環境省が5件の手抜きを確認したとする報告書を公表したことを受け、石原氏は25日の衆院環境委員会の閉会中審査に臨み、「恒常的なのか一部なのかを確かめる」と述べた。朝日新聞や環境省に手抜きを認める証言が相次いで寄せられている中、5件以外に広く行われていることを簡単には認めない構えだ。
背景には、除染事業をゼネコン頼みで進めている事情がある。手抜き横行を認めたらゼネコン各社の指名停止処分に発展し、除染が立ち往生しかねない。石原氏は25日の国会で「これから不適切なことをやれば指名から外すなど厳正に対処する」とする一方、29日は「報告した(5件の)以上の事例は見つかっていない」とし、当面は横行していたかどうかの判断に踏み込まない姿勢をみせた。
一方、民主党政権の責任は強調している。25日には「民主党の皆さんとなぜ不適切な除染が発生したのか意見交換している」とあえて語り、不十分な枠組みをつくったのは民主党政権だとさりげなくアピール。29日にも「過去の政権で行われたことの検証はしっかりと行う」と強調した。

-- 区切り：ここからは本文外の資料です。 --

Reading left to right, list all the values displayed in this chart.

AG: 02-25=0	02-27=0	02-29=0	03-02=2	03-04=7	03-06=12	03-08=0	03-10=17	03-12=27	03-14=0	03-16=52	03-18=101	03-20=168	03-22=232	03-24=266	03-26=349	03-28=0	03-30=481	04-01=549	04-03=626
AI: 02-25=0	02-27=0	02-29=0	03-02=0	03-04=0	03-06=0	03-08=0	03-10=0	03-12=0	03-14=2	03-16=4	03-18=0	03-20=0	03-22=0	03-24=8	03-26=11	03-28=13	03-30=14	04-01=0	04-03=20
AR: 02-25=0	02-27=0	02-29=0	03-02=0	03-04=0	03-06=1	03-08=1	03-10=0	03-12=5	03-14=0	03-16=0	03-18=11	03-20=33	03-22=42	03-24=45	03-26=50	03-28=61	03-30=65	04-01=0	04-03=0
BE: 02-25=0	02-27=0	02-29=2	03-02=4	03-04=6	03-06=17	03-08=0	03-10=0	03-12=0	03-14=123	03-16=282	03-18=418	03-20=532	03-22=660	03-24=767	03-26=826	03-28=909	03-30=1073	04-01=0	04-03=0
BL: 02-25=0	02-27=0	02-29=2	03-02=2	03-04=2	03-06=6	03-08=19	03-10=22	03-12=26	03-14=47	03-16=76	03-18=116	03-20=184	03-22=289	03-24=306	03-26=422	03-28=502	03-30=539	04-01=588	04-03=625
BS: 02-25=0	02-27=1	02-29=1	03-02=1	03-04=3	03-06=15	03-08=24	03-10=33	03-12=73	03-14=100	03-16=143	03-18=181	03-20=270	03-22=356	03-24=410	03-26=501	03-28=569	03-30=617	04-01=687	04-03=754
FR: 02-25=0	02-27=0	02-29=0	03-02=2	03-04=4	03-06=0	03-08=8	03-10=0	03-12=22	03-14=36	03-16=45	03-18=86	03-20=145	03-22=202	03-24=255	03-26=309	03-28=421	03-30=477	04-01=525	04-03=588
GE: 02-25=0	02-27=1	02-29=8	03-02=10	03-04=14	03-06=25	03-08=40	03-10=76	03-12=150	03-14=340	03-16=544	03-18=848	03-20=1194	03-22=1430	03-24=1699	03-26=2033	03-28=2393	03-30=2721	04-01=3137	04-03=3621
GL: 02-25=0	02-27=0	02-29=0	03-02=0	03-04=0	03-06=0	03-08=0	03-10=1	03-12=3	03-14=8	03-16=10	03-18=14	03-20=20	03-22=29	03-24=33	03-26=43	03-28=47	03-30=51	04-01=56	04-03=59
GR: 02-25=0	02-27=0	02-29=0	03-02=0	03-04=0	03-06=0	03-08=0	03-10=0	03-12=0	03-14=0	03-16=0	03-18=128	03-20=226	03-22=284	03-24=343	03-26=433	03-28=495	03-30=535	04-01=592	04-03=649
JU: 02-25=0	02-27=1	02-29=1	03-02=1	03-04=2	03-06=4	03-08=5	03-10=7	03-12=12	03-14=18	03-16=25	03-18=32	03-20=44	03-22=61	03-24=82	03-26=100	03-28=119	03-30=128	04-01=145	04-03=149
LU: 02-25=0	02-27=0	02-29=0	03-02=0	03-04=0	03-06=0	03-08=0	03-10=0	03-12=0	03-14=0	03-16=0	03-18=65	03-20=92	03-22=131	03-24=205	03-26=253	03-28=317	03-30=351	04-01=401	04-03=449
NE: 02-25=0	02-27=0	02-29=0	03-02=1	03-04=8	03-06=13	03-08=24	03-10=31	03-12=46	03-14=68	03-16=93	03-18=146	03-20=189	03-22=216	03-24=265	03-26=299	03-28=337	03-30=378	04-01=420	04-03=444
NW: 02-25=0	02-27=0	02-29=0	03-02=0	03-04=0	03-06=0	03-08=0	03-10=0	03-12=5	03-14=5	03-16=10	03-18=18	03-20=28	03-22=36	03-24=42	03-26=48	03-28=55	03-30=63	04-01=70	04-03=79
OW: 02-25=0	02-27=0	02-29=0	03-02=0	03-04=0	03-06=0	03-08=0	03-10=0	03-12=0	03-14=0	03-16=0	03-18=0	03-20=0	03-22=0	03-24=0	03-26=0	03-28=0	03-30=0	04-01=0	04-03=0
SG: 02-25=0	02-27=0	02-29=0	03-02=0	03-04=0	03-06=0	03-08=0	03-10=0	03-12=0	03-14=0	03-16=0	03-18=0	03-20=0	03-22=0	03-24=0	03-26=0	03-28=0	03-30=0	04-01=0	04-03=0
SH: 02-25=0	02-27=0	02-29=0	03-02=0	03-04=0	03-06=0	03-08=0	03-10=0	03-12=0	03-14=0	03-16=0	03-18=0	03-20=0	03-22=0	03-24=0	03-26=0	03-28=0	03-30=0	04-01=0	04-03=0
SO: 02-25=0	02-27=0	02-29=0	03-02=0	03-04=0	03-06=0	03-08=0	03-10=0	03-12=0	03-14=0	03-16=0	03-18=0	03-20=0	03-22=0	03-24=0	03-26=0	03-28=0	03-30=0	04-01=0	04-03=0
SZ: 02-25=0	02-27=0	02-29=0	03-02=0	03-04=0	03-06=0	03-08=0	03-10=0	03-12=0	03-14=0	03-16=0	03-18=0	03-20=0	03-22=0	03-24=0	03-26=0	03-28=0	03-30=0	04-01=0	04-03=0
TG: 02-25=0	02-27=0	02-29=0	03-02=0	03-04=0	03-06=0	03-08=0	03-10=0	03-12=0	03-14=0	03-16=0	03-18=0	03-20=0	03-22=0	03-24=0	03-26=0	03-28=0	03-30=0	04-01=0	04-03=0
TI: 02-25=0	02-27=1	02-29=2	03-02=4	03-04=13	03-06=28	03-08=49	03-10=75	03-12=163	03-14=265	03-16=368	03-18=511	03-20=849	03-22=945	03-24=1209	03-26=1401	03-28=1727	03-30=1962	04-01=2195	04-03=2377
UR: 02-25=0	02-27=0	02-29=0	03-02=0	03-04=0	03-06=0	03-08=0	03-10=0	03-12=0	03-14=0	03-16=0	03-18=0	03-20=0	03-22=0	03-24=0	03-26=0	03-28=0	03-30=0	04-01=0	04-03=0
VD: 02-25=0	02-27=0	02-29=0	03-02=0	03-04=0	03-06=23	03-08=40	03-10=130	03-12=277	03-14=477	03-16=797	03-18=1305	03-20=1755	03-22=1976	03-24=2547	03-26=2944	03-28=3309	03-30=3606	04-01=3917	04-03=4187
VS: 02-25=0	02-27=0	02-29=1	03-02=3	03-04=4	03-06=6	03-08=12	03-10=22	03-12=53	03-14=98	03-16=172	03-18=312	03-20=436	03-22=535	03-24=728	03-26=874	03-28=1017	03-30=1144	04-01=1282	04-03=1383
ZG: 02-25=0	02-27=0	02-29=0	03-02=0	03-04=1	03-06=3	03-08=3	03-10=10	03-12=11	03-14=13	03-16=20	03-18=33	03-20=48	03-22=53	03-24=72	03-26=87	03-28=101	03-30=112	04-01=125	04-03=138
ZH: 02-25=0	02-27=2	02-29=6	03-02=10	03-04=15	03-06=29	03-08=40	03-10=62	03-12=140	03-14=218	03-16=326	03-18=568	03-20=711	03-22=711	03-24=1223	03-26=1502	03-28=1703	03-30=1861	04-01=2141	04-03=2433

朝日新聞が手抜き除染を報道した4日の行動について、石原氏が明確に説明していないことも尾を引いている。25日の国会で民主党と日本維新の会から4日の所在地などについて追及されたが、はっきり答弁しなかった。安倍晋三首相は「(手抜きは)被災者の信頼を裏切るもので許されない」と表明したが、7日に発足させた除染適正化推進本部のトップは井上信治環境副大臣で、石原氏は出席したことがなく、国会答弁も副大臣らに任せる場面が目立った。